- **REQUIREMENT 1**:
According to the event listing, what purpose do Joel Garcia's arts-based strategies, such as printmaking and altar-making, serve? Answer in one to three sentences.
- **REQUIREMENT 2**:
Who organized the talk, according to the event listing?
- **REQUIREMENT 3**:
Transcribe the passage of the event listing starting with "Organized by" and going on through "should be celebrated.".

Monuments/AntiMonuments III: Cancel Culture, Different Contexts and Shared Policies with Joel Garcia
Thu, Nov 18 2021, 8:30AM - 10AM
Zoom Join us on Zoom

Organized by
Marina Pugliese, Adjunct II Professor, History of Art and Visual Culture Program and Head of Public Art, City of Milan
Event description
The talk is part of Monuments/AntiMonuments: Between Monuments and Community Engagement, a series of three seminars addressing the shifting historical meaning across different times and communities, including shifts in the relationship between the role of artistic value and what and who can or should be celebrated.
Joel Garcia (Huichol) is an Indigenous artist and cultural organizer that uses Indigenous-based frameworks to center those most impacted, and arts-based strategies such as printmaking, installations, creative action, and altar-making to raise awareness of issues facing underserved communities, youth, and other targeted populations. In various roles, he has worked with Indigenous communities across borders in support of issues of land, access, and self-determination. His work explores healing and reconciliation, as well as memory and place. He’s a former fellow of Monument Lab, and the Intercultural Leadership Institute as well as artist-in-residence at Oxy Arts and AIR (Los Angeles Cleantech Incubator).

- **DATA**:
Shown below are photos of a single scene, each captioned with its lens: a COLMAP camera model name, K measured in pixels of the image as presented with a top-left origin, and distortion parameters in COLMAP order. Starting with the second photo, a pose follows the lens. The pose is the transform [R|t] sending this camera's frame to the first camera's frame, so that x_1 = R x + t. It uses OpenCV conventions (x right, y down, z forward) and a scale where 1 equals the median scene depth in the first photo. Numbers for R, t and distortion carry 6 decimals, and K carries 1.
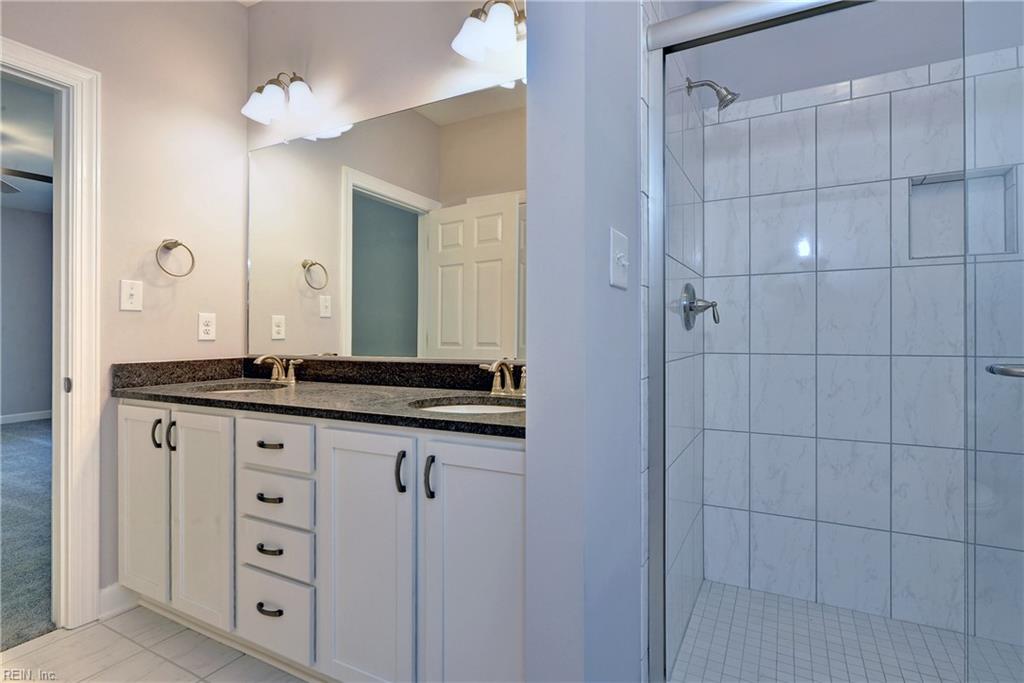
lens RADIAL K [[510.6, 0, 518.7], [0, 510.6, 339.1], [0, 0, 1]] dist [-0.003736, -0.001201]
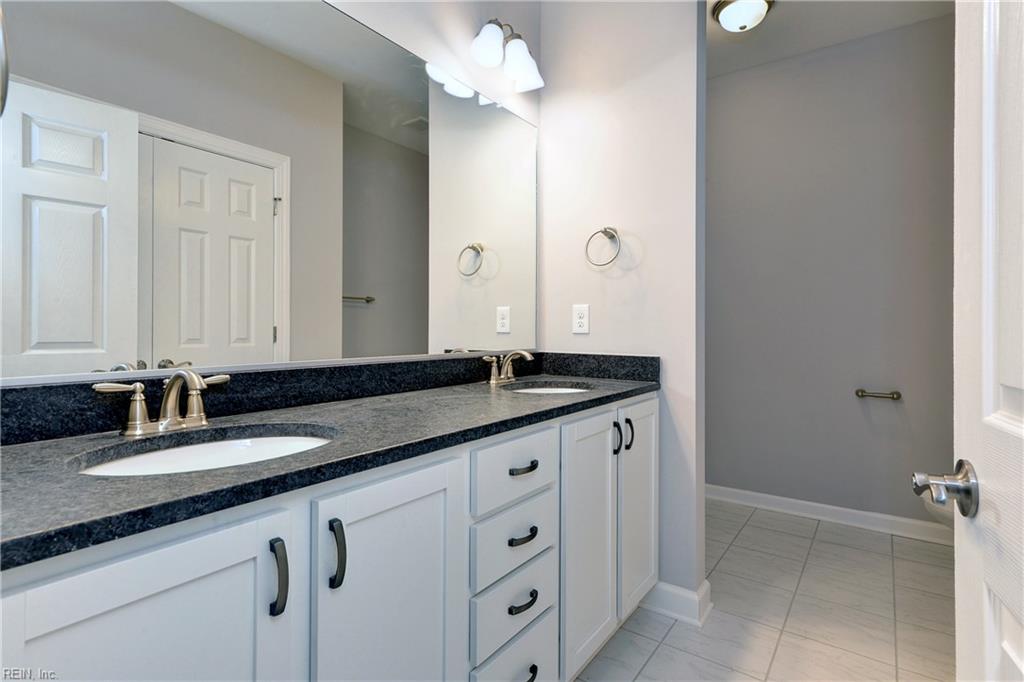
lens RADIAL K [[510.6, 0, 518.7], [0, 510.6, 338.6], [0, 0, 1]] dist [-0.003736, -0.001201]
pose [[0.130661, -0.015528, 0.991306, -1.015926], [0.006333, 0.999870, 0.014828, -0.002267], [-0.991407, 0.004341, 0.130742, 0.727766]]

- **TASK SOLUTION 1**:
He uses them to raise awareness of issues facing underserved communities, youth, and other targeted populations.

- **TASK SOLUTION 2**:
Marina Pugliese, Adjunct II Professor in the History of Art and Visual Culture Program and Head of Public Art for the City of Milan.

- **TASK SOLUTION 3**:
Organized by
Marina Pugliese, Adjunct II Professor, History of Art and Visual Culture Program and Head of Public Art, City of Milan
Event description
The talk is part of Monuments/AntiMonuments: Between Monuments and Community Engagement, a series of three seminars addressing the shifting historical meaning across different times and communities, including shifts in the relationship between the role of artistic value and what and who can or should be celebrated.